Os votos gaullistas fragmentaram-se, engrossando a abstenção ou rumando a outros candidatos conservadores. A RN reformada capturou parcela significativa desse eleitorado. Quando Marine Le Pen repudia o regime de Vichy e aponta no governo do exílio de De Gaulle a “França verdadeira”, ela persegue um reposicionamento estratégico de seu partido. É por isso que a direita nacionalista converteu-se em alternativa viável de poder na França.

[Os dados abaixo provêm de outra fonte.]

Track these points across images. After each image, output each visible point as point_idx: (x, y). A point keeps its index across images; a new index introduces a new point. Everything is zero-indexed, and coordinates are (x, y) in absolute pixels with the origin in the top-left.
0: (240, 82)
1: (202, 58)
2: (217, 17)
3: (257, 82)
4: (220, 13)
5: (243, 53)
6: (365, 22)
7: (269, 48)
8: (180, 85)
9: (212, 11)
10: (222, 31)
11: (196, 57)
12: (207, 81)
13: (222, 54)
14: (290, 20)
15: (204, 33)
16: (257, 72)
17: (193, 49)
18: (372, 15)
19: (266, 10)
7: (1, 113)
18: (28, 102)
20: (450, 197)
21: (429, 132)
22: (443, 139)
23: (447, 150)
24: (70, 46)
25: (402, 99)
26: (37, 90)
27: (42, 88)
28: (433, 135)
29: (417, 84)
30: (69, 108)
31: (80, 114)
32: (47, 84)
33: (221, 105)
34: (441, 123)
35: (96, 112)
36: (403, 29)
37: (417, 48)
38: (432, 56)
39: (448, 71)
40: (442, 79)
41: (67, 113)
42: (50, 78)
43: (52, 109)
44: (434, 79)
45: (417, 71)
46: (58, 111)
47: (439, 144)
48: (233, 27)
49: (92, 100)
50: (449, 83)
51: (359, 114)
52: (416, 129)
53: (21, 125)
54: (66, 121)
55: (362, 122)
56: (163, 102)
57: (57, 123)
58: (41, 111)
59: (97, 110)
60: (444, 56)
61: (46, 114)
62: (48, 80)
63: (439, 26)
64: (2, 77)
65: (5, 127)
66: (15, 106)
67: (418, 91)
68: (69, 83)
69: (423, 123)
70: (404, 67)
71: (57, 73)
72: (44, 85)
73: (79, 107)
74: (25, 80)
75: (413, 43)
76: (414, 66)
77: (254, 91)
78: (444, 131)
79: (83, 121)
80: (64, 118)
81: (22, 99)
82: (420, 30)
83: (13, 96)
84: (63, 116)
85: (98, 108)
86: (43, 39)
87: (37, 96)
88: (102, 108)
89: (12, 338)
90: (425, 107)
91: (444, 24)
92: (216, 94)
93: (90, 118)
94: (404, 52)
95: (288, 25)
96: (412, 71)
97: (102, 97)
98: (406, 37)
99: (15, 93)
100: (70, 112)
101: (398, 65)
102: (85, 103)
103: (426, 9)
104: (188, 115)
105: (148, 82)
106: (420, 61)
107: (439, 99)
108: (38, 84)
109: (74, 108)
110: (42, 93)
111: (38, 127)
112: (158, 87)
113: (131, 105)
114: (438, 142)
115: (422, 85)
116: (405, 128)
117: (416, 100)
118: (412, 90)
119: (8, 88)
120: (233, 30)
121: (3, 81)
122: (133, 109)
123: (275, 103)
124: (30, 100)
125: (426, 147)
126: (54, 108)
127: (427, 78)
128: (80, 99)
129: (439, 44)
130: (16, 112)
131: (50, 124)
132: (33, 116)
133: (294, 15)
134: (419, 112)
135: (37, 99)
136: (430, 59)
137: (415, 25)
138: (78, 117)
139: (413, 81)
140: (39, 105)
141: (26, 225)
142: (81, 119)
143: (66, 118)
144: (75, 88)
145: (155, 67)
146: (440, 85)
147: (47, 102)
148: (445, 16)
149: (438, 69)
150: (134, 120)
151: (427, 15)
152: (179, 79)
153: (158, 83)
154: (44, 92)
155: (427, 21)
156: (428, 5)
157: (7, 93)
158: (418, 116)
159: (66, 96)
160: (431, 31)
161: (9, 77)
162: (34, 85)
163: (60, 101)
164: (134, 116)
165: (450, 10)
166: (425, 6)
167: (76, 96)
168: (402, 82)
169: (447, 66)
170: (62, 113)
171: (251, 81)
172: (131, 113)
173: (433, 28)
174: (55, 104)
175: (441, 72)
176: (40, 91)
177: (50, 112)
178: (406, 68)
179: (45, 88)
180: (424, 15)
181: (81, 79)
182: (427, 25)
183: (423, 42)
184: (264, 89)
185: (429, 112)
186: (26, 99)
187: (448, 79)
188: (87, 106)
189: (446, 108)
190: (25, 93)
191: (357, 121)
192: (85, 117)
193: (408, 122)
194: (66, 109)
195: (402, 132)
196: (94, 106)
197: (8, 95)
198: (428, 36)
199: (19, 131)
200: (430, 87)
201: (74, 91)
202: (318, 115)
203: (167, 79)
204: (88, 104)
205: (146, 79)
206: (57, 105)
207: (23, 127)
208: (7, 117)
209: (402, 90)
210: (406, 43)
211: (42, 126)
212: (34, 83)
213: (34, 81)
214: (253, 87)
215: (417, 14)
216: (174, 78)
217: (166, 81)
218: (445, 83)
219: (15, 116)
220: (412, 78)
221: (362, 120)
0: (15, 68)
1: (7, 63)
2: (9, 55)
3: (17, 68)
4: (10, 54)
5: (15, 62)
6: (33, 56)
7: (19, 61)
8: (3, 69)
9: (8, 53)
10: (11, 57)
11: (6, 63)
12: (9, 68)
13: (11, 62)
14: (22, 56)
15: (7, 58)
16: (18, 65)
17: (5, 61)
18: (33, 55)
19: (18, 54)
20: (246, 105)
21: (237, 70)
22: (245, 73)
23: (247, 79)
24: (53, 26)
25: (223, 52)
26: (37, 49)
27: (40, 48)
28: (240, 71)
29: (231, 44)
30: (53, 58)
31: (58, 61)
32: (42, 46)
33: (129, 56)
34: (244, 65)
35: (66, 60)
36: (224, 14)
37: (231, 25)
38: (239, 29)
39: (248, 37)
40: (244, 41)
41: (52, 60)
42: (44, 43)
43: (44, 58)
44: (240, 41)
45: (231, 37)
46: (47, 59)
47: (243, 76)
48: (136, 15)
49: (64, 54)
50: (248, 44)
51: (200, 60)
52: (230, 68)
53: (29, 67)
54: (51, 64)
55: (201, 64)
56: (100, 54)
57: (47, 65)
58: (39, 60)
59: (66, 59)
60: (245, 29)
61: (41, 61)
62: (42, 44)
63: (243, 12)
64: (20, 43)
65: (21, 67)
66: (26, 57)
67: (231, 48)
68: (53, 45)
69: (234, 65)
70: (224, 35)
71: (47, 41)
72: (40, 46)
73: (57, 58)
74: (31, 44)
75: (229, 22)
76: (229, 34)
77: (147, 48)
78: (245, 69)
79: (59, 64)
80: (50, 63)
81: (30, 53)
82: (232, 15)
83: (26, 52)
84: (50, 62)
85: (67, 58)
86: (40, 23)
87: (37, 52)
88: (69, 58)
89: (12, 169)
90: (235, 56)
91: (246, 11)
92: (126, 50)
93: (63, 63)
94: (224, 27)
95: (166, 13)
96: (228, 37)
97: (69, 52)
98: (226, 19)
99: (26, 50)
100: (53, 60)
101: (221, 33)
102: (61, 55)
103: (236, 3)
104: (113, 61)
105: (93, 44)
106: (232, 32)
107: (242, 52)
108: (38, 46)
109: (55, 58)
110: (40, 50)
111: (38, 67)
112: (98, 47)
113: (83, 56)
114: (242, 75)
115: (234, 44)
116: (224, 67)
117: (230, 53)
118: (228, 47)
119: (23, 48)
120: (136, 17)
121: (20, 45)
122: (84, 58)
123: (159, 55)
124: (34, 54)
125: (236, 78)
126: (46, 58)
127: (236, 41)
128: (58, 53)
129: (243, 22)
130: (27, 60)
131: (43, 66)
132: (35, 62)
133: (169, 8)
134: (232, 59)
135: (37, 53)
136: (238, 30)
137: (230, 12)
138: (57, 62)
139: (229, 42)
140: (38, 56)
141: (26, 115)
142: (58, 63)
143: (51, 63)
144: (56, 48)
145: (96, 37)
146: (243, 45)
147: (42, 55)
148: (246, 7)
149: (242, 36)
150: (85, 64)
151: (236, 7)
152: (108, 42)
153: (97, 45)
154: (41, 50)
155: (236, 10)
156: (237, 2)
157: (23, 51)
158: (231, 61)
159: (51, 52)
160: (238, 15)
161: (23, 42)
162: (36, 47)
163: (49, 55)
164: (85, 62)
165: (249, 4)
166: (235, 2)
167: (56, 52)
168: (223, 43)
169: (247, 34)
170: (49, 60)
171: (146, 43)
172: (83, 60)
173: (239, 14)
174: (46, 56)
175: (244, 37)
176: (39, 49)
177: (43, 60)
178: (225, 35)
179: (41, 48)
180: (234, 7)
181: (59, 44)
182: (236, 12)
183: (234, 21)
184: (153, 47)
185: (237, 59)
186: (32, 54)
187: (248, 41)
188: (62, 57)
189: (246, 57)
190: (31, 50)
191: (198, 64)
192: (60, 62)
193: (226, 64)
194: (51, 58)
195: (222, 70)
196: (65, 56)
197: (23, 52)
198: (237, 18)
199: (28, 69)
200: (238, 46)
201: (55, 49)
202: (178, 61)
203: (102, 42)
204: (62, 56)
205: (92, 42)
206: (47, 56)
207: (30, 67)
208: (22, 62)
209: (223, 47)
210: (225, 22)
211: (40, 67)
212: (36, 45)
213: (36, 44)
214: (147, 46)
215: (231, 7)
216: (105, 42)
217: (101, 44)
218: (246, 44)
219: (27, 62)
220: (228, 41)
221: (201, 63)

Marine Le Pen acostumou-se a derramar elogios a Vladimir Putin e, em 2014, seu partido obteve um empréstimo em condições excepcionalmente vantajosas de um banco que orbita em torno do Kremlin. A aliança com Putin, um traço comum a diversos partidos da direita nacionalista europeia, só foi deixada de lado na atual campanha eleitoral, após a invasão russa da Ucrânia. Tratava-se, claro, de não perder votos de franceses horrorizados diante da barbárie.
Marine Le Pen, o novo rosto do nacionalismo xenófobo na França
A reforma ideológica conduzida por Marine Le Pen abrange o tema da União Europeia. O partido de Jean-Marie queria extrair a França do bloco europeu; a atual RN não pretende imitar o Brexit britânico e nem mesmo almeja uma ruptura com o euro, a moeda comum europeia. Nesse ponto, a RN segue o rumo de partidos nacionalistas irmãos, como os da Itália, da Hungria e da Polônia. Exatamente por isso, o perigo tornou-se maior, não menor: é como alternativa viável de poder que a líder direitista francesa ameaça, a partir de dentro, os princípios democráticos fundamentais da Europa.

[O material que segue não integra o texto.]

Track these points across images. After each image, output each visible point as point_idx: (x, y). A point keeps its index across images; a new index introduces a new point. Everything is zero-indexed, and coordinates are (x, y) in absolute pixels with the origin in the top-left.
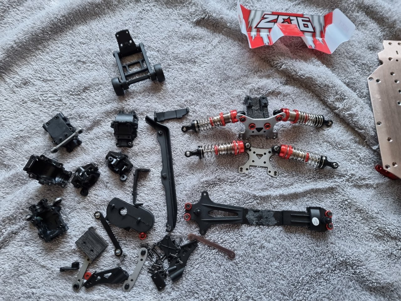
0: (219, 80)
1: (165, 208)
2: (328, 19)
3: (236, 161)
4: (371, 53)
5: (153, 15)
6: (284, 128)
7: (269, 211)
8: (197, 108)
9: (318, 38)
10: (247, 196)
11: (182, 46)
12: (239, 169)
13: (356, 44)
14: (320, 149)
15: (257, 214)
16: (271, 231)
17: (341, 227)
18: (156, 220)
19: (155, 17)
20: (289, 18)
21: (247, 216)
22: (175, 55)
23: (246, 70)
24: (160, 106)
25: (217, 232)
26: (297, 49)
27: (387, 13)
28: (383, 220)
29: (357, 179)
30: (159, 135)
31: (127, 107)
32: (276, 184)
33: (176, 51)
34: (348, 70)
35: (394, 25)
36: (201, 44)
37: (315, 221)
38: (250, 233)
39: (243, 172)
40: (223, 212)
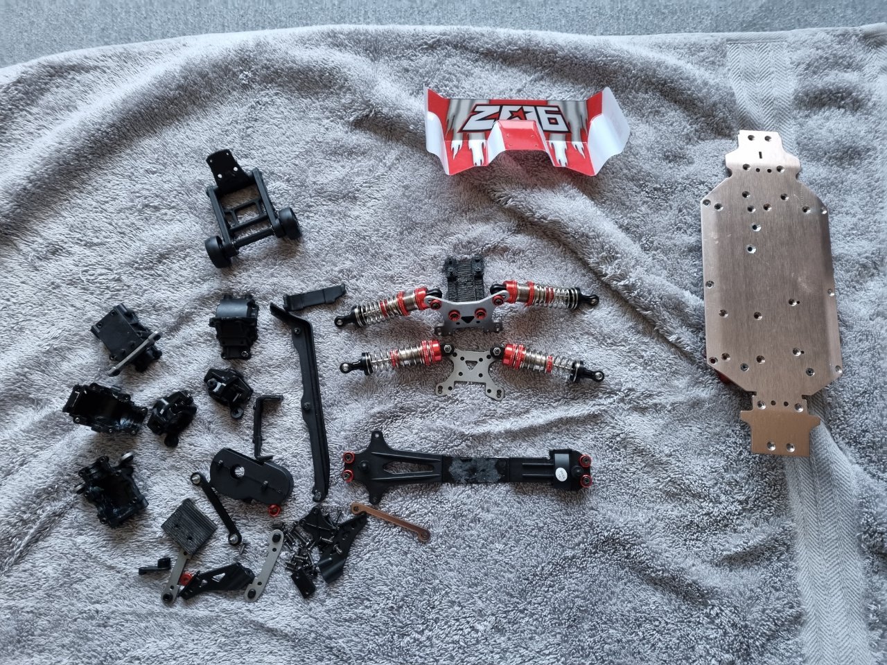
0: (399, 229)
1: (311, 462)
2: (594, 107)
3: (430, 375)
4: (670, 168)
5: (276, 112)
6: (515, 312)
7: (488, 459)
8: (361, 283)
9: (578, 144)
10: (450, 435)
11: (331, 169)
12: (437, 389)
13: (643, 152)
14: (575, 348)
15: (468, 465)
16: (492, 493)
17: (607, 481)
18: (296, 482)
19: (279, 116)
20: (522, 108)
21: (451, 469)
22: (319, 187)
23: (446, 210)
24: (295, 282)
25: (400, 499)
26: (539, 165)
27: (700, 91)
28: (678, 467)
29: (638, 397)
30: (295, 336)
31: (237, 287)
32: (499, 411)
33: (321, 179)
34: (628, 203)
35: (713, 111)
36: (366, 163)
37: (561, 474)
38: (456, 497)
39: (443, 394)
40: (410, 464)
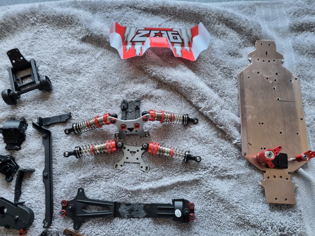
0: (100, 87)
1: (44, 205)
2: (195, 32)
3: (111, 159)
4: (232, 59)
5: (46, 35)
6: (156, 127)
7: (140, 204)
8: (79, 113)
9: (187, 48)
10: (121, 191)
11: (69, 60)
12: (115, 166)
13: (218, 51)
14: (187, 145)
15: (129, 208)
16: (141, 223)
17: (204, 217)
18: (36, 216)
19: (48, 37)
20: (160, 32)
21: (120, 210)
22: (63, 67)
23: (123, 78)
24: (47, 112)
25: (91, 227)
26: (169, 58)
27: (244, 23)
28: (242, 209)
29: (220, 171)
30: (44, 138)
31: (18, 115)
32: (147, 178)
33: (64, 64)
34: (211, 74)
35: (251, 33)
36: (86, 57)
37: (178, 213)
38: (122, 226)
39: (118, 169)
40: (98, 207)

Em 2014, pouco antes de sua expulsão da FN, Jean-Marie chegou a celebrar a epidemia do ebola, apontando-a como “solução” para os “problemas” do crescimento demográfico e da imigração. Marine não emprega a linguagem do pai, mas conserva a alma xenófoba do antigo partido. A sua “França soberana” é a “França de mil anos”, uma fortaleza gaulesa, católica e branca, que se fecha a imigrantes e refugiados.
A França opera, em parceria com a Alemanha, como motor da União Europeia. Uma eventual vitória de Marine no turno final da eleição presidencial lançaria o bloco europeu a uma crise ainda mais grave que a do Brexit. Mas, desde já, a sombra de uma RN capaz de, no segundo turno, conquistar os votos de mais de 40% dos eleitores empurra a política francesa um pouco mais para a direita, rumo à intolerância cultural e à exclusão.